┌──

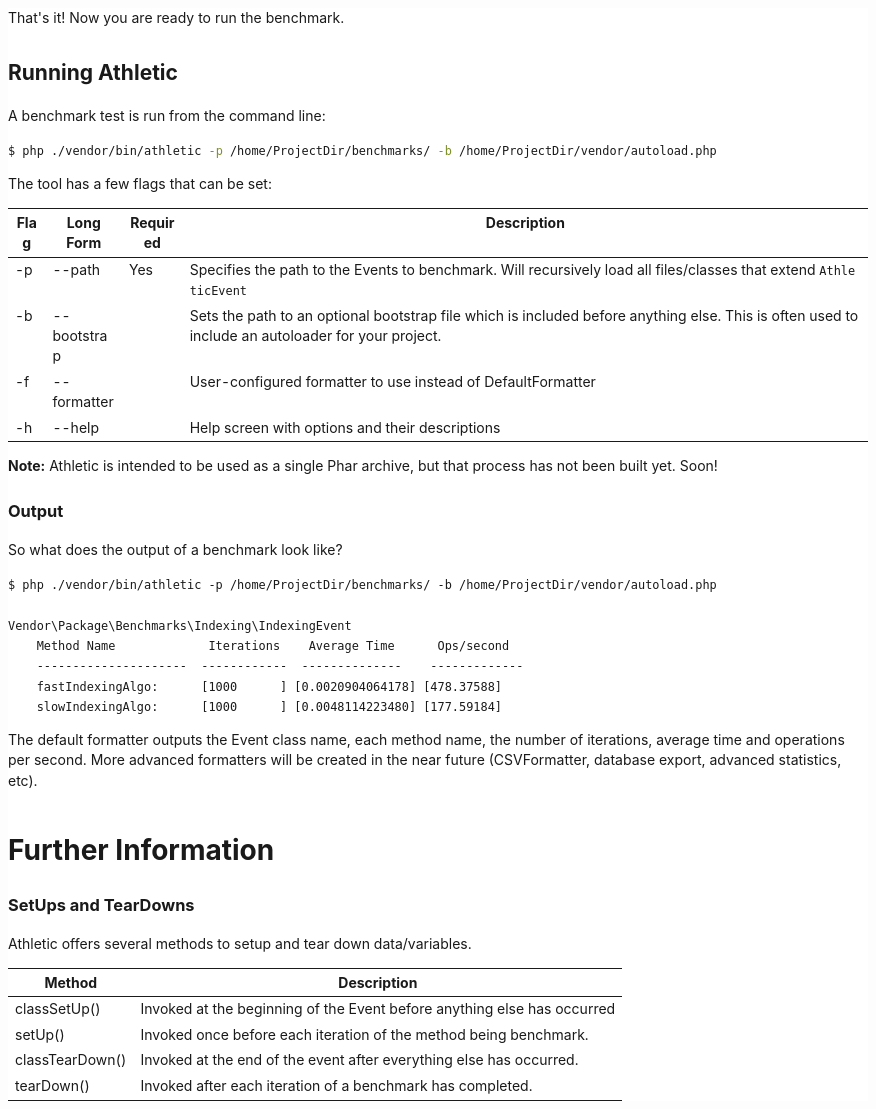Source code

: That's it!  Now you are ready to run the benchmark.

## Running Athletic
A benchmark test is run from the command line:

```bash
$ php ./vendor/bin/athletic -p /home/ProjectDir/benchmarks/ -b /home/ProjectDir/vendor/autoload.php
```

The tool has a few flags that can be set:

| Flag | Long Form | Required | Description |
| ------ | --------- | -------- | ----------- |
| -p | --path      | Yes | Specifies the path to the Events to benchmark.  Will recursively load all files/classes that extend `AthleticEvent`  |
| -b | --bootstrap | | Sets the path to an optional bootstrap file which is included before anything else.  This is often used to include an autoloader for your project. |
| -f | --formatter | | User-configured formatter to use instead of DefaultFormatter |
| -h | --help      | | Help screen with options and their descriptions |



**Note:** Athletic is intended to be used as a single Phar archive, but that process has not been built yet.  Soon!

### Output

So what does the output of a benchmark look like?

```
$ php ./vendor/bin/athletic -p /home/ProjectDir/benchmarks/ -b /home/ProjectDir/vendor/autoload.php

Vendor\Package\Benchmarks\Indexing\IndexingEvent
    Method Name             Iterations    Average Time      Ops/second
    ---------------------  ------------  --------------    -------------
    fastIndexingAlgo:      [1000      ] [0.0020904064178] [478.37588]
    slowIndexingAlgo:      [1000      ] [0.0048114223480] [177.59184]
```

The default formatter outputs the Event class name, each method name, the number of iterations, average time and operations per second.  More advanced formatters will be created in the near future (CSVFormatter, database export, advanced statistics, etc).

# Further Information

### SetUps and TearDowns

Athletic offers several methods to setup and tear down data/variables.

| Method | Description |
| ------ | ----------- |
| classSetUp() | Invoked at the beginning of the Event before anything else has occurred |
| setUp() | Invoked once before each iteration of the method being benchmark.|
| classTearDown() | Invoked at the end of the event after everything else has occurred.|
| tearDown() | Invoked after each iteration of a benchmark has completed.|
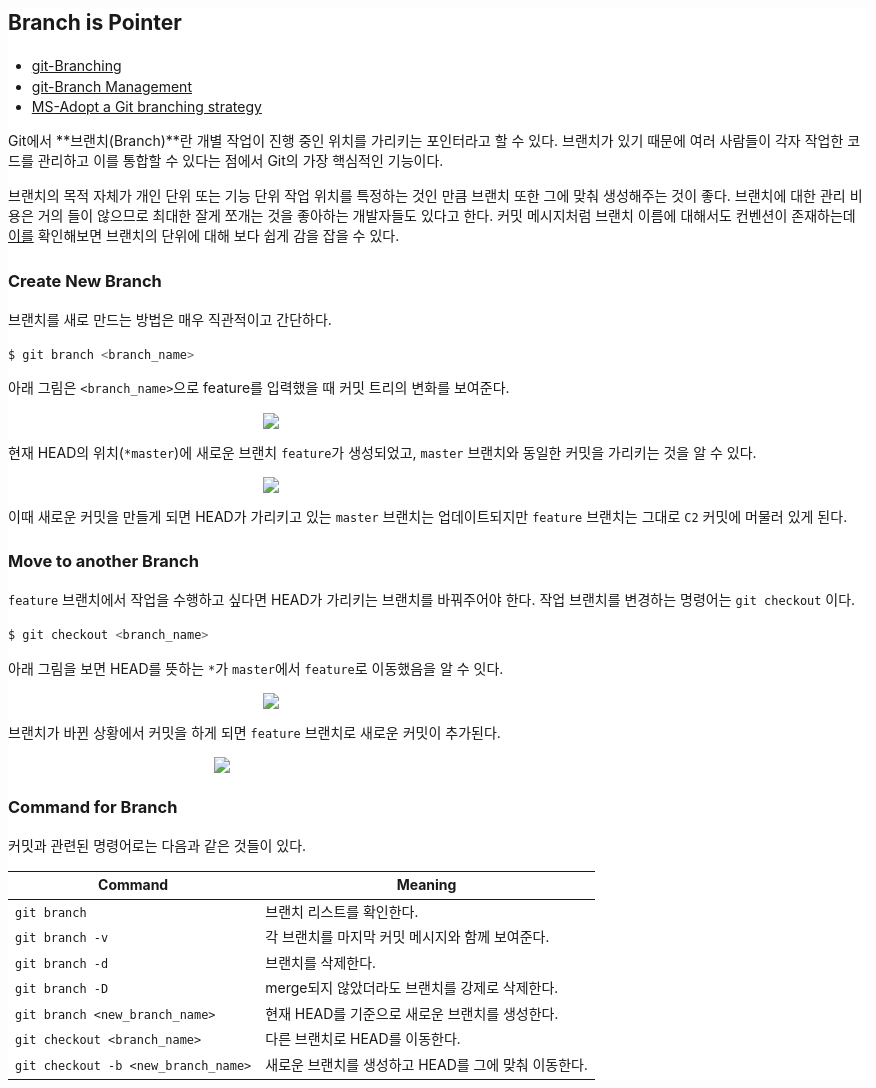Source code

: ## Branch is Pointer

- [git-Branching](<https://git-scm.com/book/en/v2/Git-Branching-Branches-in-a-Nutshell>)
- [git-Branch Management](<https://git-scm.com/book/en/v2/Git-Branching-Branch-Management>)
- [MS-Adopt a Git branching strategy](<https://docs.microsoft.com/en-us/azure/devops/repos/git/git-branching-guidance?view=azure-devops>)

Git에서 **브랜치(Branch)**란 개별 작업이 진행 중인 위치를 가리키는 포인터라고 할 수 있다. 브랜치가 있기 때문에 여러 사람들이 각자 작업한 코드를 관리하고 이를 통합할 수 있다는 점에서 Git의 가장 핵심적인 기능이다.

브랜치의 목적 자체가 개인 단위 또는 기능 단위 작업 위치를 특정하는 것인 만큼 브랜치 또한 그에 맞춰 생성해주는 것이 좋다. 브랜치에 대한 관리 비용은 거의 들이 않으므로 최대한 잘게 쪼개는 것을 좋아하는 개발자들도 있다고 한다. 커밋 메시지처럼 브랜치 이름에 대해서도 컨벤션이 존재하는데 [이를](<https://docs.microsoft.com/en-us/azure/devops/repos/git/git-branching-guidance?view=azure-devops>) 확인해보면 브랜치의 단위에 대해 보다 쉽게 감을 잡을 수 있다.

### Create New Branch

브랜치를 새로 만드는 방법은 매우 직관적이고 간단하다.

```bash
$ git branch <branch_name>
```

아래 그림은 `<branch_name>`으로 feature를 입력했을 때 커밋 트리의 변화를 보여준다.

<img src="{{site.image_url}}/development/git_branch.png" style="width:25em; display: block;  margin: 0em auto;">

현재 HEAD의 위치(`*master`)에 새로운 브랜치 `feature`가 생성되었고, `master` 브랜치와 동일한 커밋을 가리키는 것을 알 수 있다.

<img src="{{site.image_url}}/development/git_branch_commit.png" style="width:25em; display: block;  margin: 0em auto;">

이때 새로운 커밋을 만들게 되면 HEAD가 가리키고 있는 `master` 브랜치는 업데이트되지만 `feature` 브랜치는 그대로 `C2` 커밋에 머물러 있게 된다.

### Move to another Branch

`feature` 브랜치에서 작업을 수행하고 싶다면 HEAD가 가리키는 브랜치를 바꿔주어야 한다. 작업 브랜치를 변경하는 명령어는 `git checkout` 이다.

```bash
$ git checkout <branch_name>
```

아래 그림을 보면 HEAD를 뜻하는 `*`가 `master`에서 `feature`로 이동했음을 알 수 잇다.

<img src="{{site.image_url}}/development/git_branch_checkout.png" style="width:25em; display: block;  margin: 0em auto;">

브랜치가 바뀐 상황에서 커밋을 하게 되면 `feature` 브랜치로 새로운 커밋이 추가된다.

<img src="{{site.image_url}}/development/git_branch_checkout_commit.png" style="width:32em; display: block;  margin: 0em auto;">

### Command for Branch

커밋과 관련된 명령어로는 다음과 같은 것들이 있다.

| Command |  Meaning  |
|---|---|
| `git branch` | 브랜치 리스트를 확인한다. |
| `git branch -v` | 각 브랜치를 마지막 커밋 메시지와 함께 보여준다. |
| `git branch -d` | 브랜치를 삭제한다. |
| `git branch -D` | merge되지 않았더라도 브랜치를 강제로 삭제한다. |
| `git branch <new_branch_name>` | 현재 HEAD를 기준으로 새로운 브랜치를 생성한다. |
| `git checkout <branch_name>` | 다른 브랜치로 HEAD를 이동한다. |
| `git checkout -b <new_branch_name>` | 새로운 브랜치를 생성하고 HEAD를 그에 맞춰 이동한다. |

└──
┌──

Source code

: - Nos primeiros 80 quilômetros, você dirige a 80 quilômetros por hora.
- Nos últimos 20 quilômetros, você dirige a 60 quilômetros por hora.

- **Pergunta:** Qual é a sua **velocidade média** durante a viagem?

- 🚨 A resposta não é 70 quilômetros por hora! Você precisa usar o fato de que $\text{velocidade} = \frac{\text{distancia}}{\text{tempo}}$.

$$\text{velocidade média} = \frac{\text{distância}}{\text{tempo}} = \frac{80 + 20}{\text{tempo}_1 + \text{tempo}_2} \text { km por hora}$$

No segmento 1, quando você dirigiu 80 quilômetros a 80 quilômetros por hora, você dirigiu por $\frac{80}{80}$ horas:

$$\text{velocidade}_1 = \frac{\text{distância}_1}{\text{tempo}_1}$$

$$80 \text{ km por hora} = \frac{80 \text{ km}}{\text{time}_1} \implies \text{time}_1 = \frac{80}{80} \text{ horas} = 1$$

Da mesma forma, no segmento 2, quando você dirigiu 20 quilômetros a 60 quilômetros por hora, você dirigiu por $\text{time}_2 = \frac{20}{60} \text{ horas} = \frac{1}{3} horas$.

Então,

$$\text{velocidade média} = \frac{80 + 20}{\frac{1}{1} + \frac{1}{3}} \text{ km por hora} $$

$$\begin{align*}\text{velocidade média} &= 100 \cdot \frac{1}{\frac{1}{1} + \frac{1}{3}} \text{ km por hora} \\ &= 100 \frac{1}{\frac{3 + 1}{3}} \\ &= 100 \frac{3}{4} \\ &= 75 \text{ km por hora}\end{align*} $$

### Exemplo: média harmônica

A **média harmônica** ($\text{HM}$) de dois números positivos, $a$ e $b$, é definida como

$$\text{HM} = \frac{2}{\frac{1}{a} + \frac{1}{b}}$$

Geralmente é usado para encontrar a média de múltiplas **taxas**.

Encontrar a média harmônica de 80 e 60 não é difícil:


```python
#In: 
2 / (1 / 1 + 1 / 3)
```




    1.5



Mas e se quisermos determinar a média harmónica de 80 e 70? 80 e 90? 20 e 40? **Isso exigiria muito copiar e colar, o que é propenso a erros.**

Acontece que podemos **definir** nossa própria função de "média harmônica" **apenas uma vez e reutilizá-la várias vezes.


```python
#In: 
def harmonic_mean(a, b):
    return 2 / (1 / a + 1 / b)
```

└──
┌──

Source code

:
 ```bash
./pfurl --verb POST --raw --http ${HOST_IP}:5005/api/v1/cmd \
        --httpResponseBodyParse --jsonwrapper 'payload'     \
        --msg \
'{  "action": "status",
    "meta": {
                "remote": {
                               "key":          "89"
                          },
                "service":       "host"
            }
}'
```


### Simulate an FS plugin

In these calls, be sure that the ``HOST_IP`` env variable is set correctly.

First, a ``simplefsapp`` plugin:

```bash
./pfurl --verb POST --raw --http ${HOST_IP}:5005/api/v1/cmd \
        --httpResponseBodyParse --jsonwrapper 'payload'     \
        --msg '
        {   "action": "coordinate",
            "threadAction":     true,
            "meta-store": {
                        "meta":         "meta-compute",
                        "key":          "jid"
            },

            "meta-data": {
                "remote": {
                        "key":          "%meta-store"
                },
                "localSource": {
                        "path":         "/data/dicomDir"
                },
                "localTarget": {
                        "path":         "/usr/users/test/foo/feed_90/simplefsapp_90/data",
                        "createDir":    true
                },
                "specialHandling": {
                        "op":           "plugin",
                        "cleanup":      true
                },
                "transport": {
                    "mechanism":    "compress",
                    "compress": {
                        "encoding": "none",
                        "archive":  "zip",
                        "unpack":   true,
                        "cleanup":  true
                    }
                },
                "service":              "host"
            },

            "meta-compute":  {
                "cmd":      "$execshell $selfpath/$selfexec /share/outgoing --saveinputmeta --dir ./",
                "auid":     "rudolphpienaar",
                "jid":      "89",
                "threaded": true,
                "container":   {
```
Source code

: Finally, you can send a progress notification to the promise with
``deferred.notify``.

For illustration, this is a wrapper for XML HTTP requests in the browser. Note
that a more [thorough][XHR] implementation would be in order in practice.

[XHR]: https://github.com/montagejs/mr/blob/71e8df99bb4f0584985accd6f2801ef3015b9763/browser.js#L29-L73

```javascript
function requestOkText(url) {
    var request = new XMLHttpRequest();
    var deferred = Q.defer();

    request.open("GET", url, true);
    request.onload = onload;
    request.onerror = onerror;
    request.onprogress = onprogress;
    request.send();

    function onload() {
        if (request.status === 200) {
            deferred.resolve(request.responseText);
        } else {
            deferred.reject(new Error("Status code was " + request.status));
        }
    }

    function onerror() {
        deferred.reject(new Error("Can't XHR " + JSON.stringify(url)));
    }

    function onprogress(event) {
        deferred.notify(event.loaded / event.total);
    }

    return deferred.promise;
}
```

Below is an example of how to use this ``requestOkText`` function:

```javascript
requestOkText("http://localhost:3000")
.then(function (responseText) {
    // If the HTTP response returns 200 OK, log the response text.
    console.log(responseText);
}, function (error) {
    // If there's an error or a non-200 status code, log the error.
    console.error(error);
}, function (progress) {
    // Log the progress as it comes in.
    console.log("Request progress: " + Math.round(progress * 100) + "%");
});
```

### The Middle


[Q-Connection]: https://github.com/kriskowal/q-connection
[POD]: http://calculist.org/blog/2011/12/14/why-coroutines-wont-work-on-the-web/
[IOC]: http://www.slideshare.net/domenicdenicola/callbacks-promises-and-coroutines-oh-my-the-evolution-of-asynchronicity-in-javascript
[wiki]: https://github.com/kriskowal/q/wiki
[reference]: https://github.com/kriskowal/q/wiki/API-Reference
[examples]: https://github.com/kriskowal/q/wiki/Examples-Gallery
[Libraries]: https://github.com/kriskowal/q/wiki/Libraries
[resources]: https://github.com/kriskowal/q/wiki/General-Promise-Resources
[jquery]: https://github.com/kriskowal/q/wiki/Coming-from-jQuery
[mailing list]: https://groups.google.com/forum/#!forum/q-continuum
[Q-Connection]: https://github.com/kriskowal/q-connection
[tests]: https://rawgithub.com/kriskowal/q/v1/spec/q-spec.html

└──

• Exercise:
Where a line in the material contains "이동한다", copy that line.

• Written answer:
| `git checkout <branch_name>` | 다른 브랜치로 HEAD를 이동한다. |
| `git checkout -b <new_branch_name>` | 새로운 브랜치를 생성하고 HEAD를 그에 맞춰 이동한다. |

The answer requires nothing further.